Auf das Erfahrungswissen der Betroffenen angewiesen

"Die Evangelische Kirche ist auf das Erfahrungswissen der Betroffenen angewiesen und will sie weiterhin konsequent beteiligen", betonte der Braunschweiger Landesbischof. Dafür müsse sie auch mit Rücksicht auf die unterschiedlichen Perspektiven von Betroffenen "die bisherigen Erfahrungen auswerten und die Formen überprüfen, gegebenenfalls auch weiterentwickeln". Aus diesen laufenden Gesprächen könne, so Meyns, nicht berichtet werden.

Laut "Spiegel" haben von den verbliebenen sieben Opfern vier mit anwaltlicher Hilfe zwischenzeitlich einen Aufschub der Auflösung erreicht. Die nächste Beiratssitzung sei am kommenden Montag geplant.
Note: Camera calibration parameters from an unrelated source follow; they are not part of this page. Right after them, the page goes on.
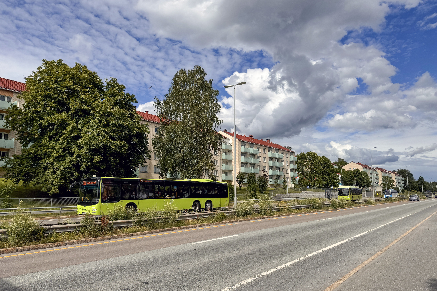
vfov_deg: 51.3
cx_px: 218
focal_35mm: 25
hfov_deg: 71.5
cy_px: 154
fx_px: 303
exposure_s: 1/7937
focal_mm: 6.76
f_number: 1.78
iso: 80
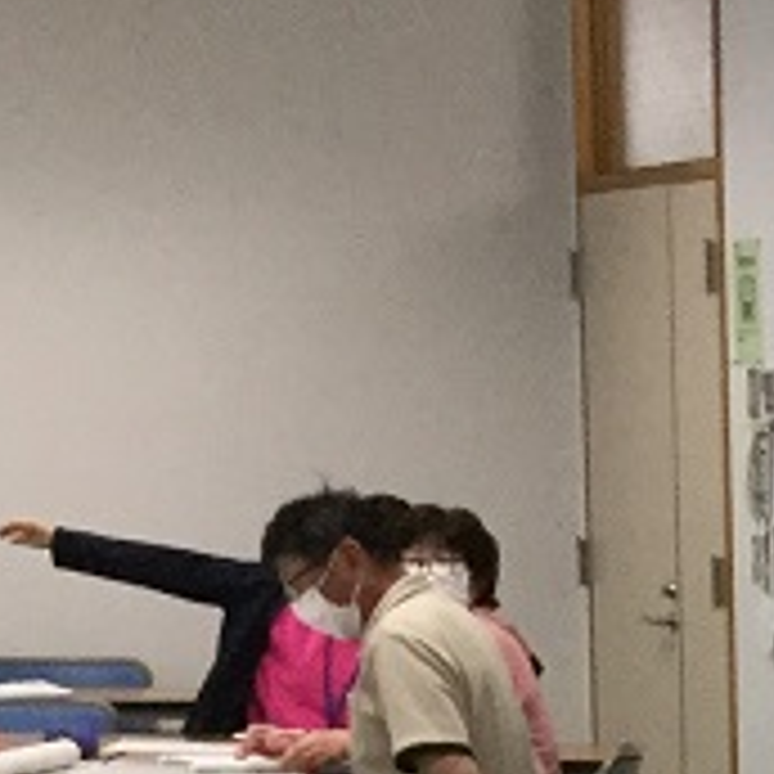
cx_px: 1944
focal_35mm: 159
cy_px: 1256
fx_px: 4022
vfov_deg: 10.5
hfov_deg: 9.6
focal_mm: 3.3
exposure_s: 1/30
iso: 40
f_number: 2.4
Der Betroffenenbeirat war im vergangenen August von der EKD nach eigenen Angaben berufen worden, "um in strukturierter Art und Weise Perspektiven und Haltungen Betroffener sexualisierter Gewalt in die laufenden Entscheidungsprozesse einzubinden". Der Beirat sei an allen laufenden Prozessen zur Aufarbeitung sexualisierter Gewalt in der EKD und der Diakonie beteiligt. Auch die katholische Deutsche Bischofskonferenz hat einen Betroffenenbeirat eingerichtet.